Hat Sie das überrascht?

Kamenz : Nein, das ist statistisch gesehen ein Anteil von fünf Prozent, das war zu erwarten. Überrascht hat mich nur der Präsident.

Ist ein solches Verhalten moralisch verwerflich?

Kamenz : Man muss im Einzelnen schauen. Von mir aus können sie so viele Nebentätigkeiten haben, wie sie wollen, wenn sie einen Hauptberuf haben. Wer also drei Tage nebenbei arbeitet, der muss von einer Sieben-Tage-Woche ausgehen. Offiziell ist ein Tag pro Woche für Nebentätigkeiten erlaubt. Es gibt aber viele Möglichkeiten, das zu umgehen. In den Unternehmensberatungen zum Beispiel arbeiten dann pro forma immer die Ehefrauen...

Müssen denn nicht alle Professoren lehren?

Kamenz : Es gibt viele, die selbst kaum noch lehren, vor allem an den Unis. Die haben dafür ihre Assistenten. An den FHs nutzen die Profs andere Tricks, um ihre Stundenzahl zu reduzieren.

Und die Forschung?

Kamenz : Mindestens die Hälfte der Professoren forscht nicht, obwohl sie den gesetzlichen Auftrag haben. Niemand geht dagegen vor. Der Staat kann es nicht, denn dann müsste er die finanzielle Unterstützung für die Forschungstätigkeit leisten.

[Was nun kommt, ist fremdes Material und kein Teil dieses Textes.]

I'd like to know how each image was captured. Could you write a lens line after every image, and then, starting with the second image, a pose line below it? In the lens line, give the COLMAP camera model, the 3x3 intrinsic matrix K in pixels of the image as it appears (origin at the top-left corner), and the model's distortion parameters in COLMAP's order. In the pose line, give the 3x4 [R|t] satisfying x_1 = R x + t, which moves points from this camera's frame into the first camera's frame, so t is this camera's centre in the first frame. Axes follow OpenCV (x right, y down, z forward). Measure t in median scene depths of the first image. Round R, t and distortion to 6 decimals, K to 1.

Heißt das, wir müssen das mehr kontrollieren?

Kamenz : Nein. Einer unserer letzten Standortvorteile gegenüber anderen Ländern ist die Freiheit von Forschung und Lehre. Leistung lässt sich schwer messen, das geht nicht mit der Stechuhr.

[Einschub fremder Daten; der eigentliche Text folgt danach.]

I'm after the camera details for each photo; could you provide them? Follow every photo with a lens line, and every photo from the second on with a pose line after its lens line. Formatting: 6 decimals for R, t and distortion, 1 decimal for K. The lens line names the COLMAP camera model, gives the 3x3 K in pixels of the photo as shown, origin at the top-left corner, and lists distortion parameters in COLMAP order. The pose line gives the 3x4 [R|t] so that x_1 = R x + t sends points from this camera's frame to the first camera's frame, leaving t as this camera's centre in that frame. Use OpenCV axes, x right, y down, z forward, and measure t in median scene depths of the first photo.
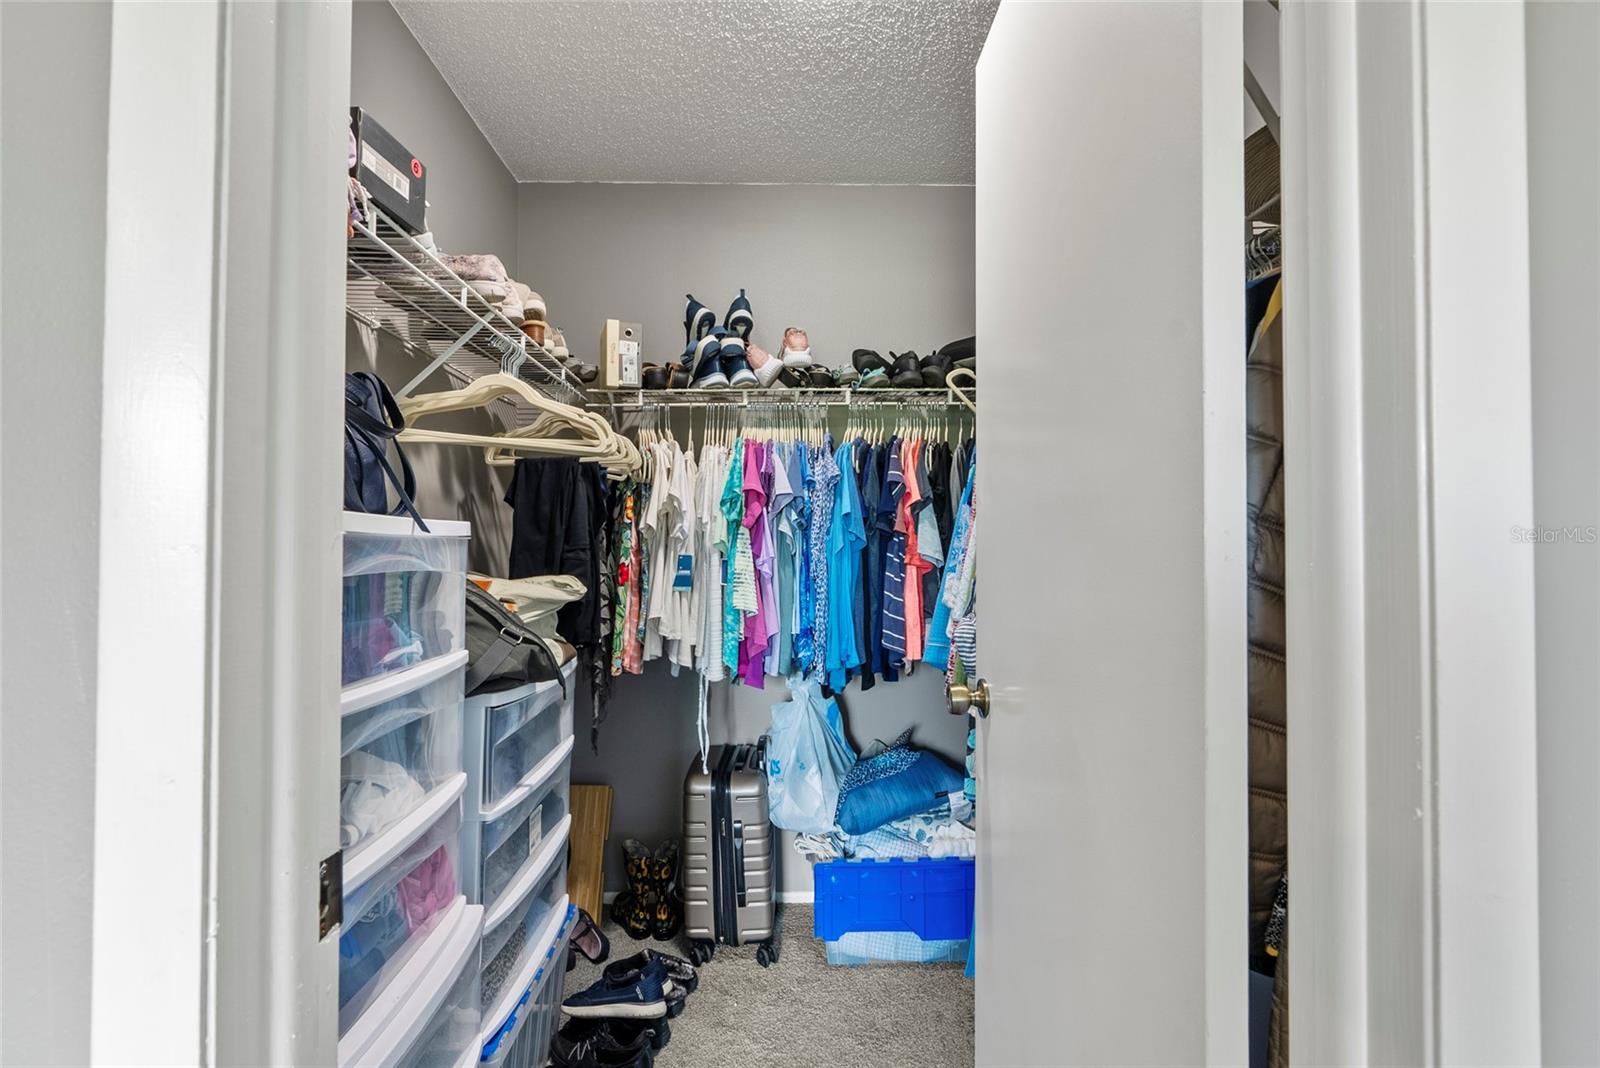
lens RADIAL K [[729.2, 0, 797.5], [0, 729.2, 536.5], [0, 0, 1]] dist [-0.011145, 0.000369]
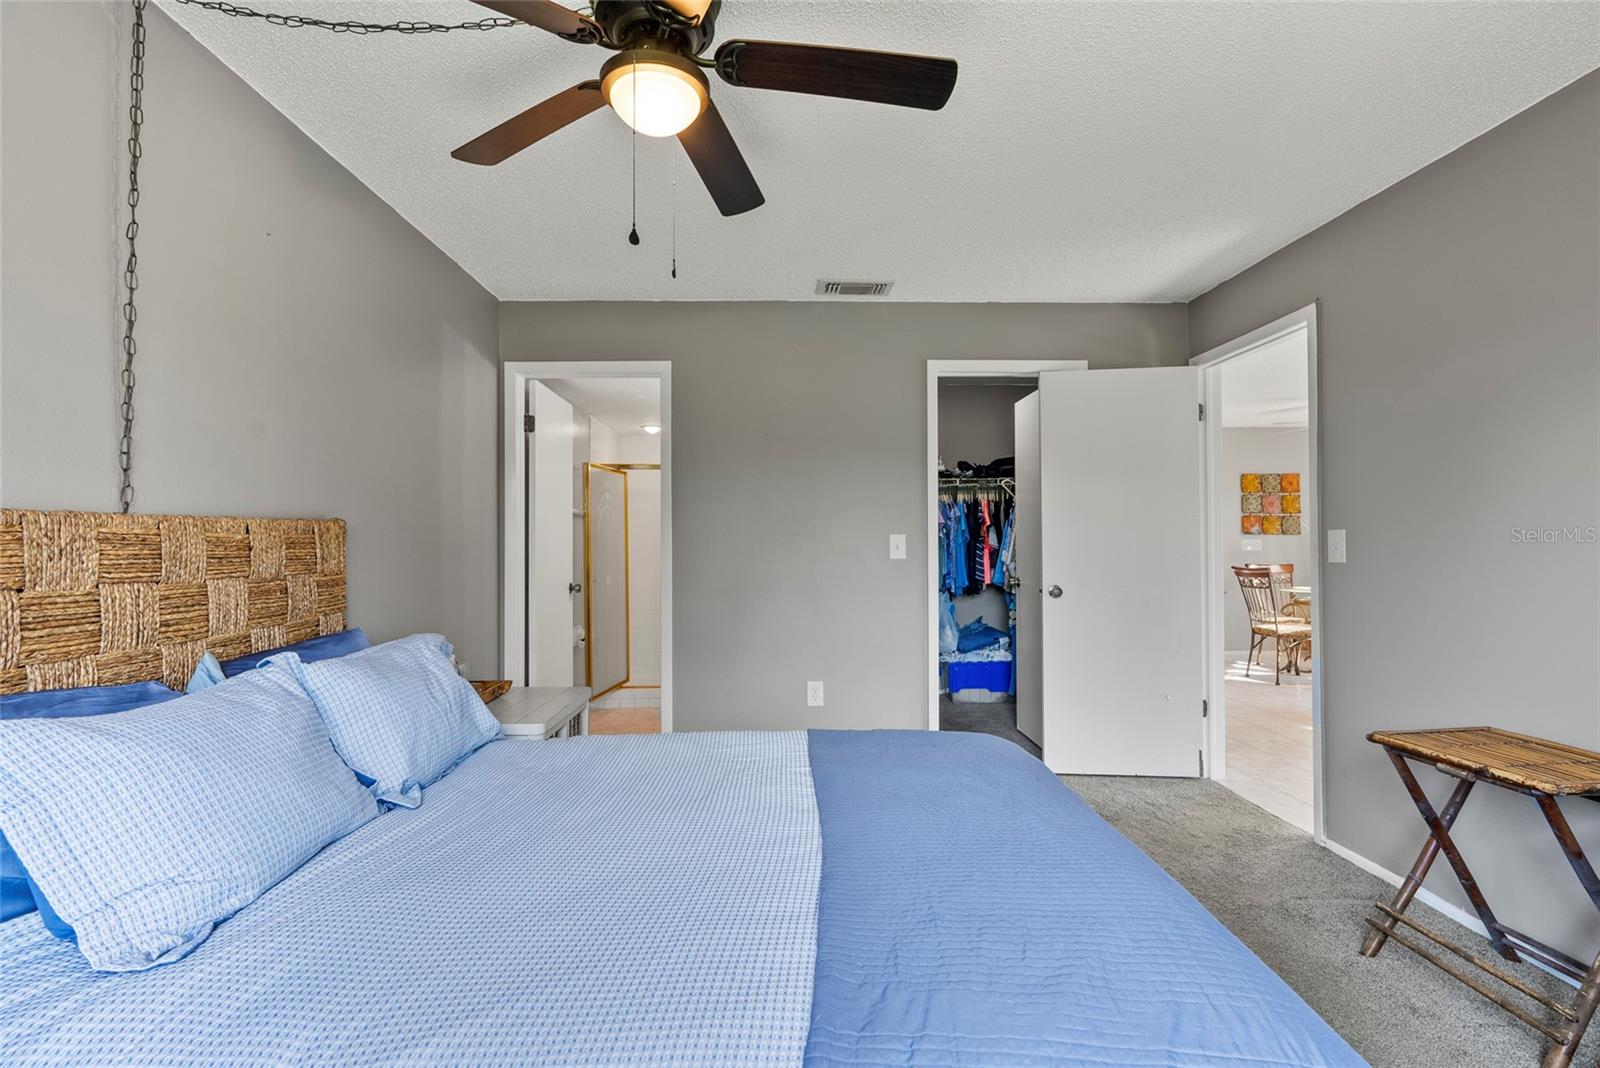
lens RADIAL K [[729.2, 0, 799.9], [0, 729.2, 533.2], [0, 0, 1]] dist [-0.011145, 0.000369]
pose [[0.999952, -0.009051, -0.003805, -0.513653], [0.009080, 0.999930, 0.007619, -0.042510], [0.003736, -0.007653, 0.999964, -1.666723]]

Was schlagen Sie dann vor?

Kamenz : Es gibt 38 000 Profs in Deutschland. Wenn sich Menschen fänden, die diese im Internet beurteilen, würde das sofort wirken. 38 000 Paten, die schauen, was ein Professor so treibt. Dazu muss man nur im Internet nachschauen, was die Professoren publizieren. Alle unsere Vorschläge sind innerhalb von zwei bis drei Jahren umsetzbar, ohne großen finanziellen Aufwand. Eine weitere Maßnahme: Den Titel wegnehmen, das würde sofort wirken.

Und was ist mit dem Status, den Sie «Streichelzoo des Beamtentums» nennen?

Kamenz : Die Abschaffung des Berufsbeamtentums würde erst in 20 Jahren wirken. Wir müssen aber sofort etwas verbessern, sonst verspielen wir unsere Zukunft. Wir brauchen mehr Innovationen aus unabhängiger Forschung, allein um die Produktivität zu steigern und Pensionen zu sichern.

Uwe Kamenz, Martin Wehrle: «Professor Untat. Was faul ist hinter den Hochschulkulissen», Econ-Verlag, 18 Euro.